Propaganda? La più grande debolezza del film risiede nella sua mancanza di politica. Mette al centro l'artigianato e il cameratismo, il che è in un certo senso un punto di forza, ma che non regge del tutto quando la premessa del film è una minaccia di rovina per l'industria. Apprendiamo che il colpo mortale potrebbe essere il divieto dell'UE sull'importazione e il trasporto di prodotti derivati ​​dalla foca, e intuiamo una domanda di fondo sul fatto se la cattura di foche meriti la sua cattiva reputazione. I realizzatori negano di aver realizzato un film di propaganda, ma è difficile trascurare una certa romanticizzazione.

Viene sottolineato il fatto che si tiene conto del benessere degli animali e vediamo lo skipper mandare i cacciatori a uccidere le foche ferite dopo gli attacchi degli orsi polari, perché non sopporta di vedere gli animali soffrire. Chiunque associ la cattura di foche al consumo di lusso di pelli potrebbe rimanere sorpreso nel vedere le persone che si accalcano sulla banchina con secchi e vassoi di plastica per acquistare la carne di foca direttamente dalla nave. In un’epoca in cui la produzione agricola di carne sta diventando sempre più industriale, è difficile immaginare che la caccia alle foche possa essere percepita come più brutale. Gran parte dell’acqua dolce nei mari è stata pulita dopo le azioni di Brigitte Bardot negli anni ’1970, e ci potrebbe essere motivo di chiedersi se il divieto sia rimasto da un’epoca in cui la vista del sangue scioccava più del consumo eccessivo e delle minacce climatiche.

Prima della proiezione ad Amsterdam, un uomo vestito di tela cerata distribuiva snack di carne di foca essiccata, che sorprendentemente aveva un sapore delicato ed era facile da masticare, non diversamente dal film stesso.
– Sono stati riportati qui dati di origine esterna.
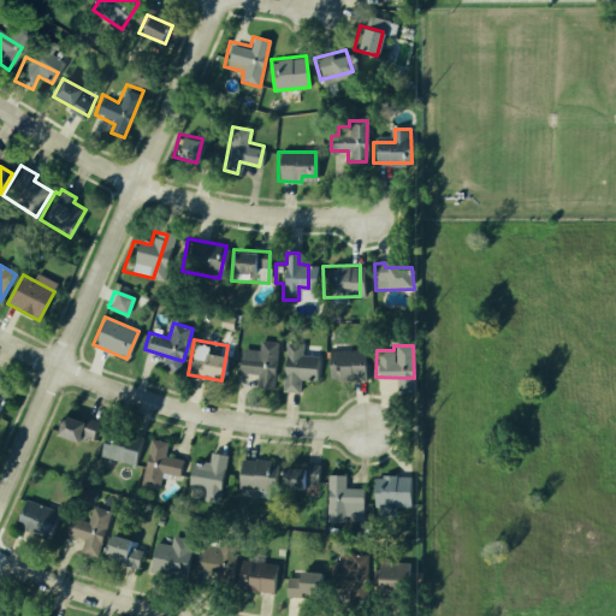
[(285,347),(282,392),(300,394),(300,381),(317,381),(317,357),(301,356),(302,348),(285,347)]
Cowboy artico. Il film sfuma in un'atmosfera nostalgica e di benessere, ma posso rivelare che questa non è stata l'ultima cattura di foche nella storia norvegese. Nel 2016 le autorità hanno nuovamente concesso sostegno finanziario, ma per ora solo a una barca, e la "Havsel" ha vinto perché l'anno prima aveva catturato senza sostegno. Al quotidiano Nordlys, il capitano Kvernmo ha tuttavia affermato che rinuncerà, non solo a causa del divieto imposto dall'UE, ma anche perché la cattura si indebolisce quando la polizia si scioglie e la caccia deve essere spostata in luoghi con condizioni meteorologiche più pericolose, allo stesso tempo nello stesso momento in cui la foca si sposta verso sud più velocemente di prima.

Nel film, i cacciatori di foche appaiono come una sorta di cowboy artici, che trasudano una mascolinità nordica che è senza dubbio attraente. La musica mescola il folklore norvegese con l'orecchiabile americana, e anche se il violino harding della Norvegia meridionale mi è sembrato un po' inquietante qui, difficilmente è qualcosa che disturberà un pubblico internazionale. Prima della proiezione ad Amsterdam, un uomo vestito di tela cerata distribuiva snack di carne di foca essiccata, che sorprendentemente aveva un sapore delicato ed era facile da masticare, non diversamente dal film stesso. Sangue dell'Oceano Artico è diventato un affascinante ritratto di una tradizione controversa, ma riguarda più l'arte di brandire un hakapik che il futuro futuro della caccia alle foche.

Il film sarà presentato in anteprima norvegese al Tromsø International Film Festival dal 16 al 22 gennaio.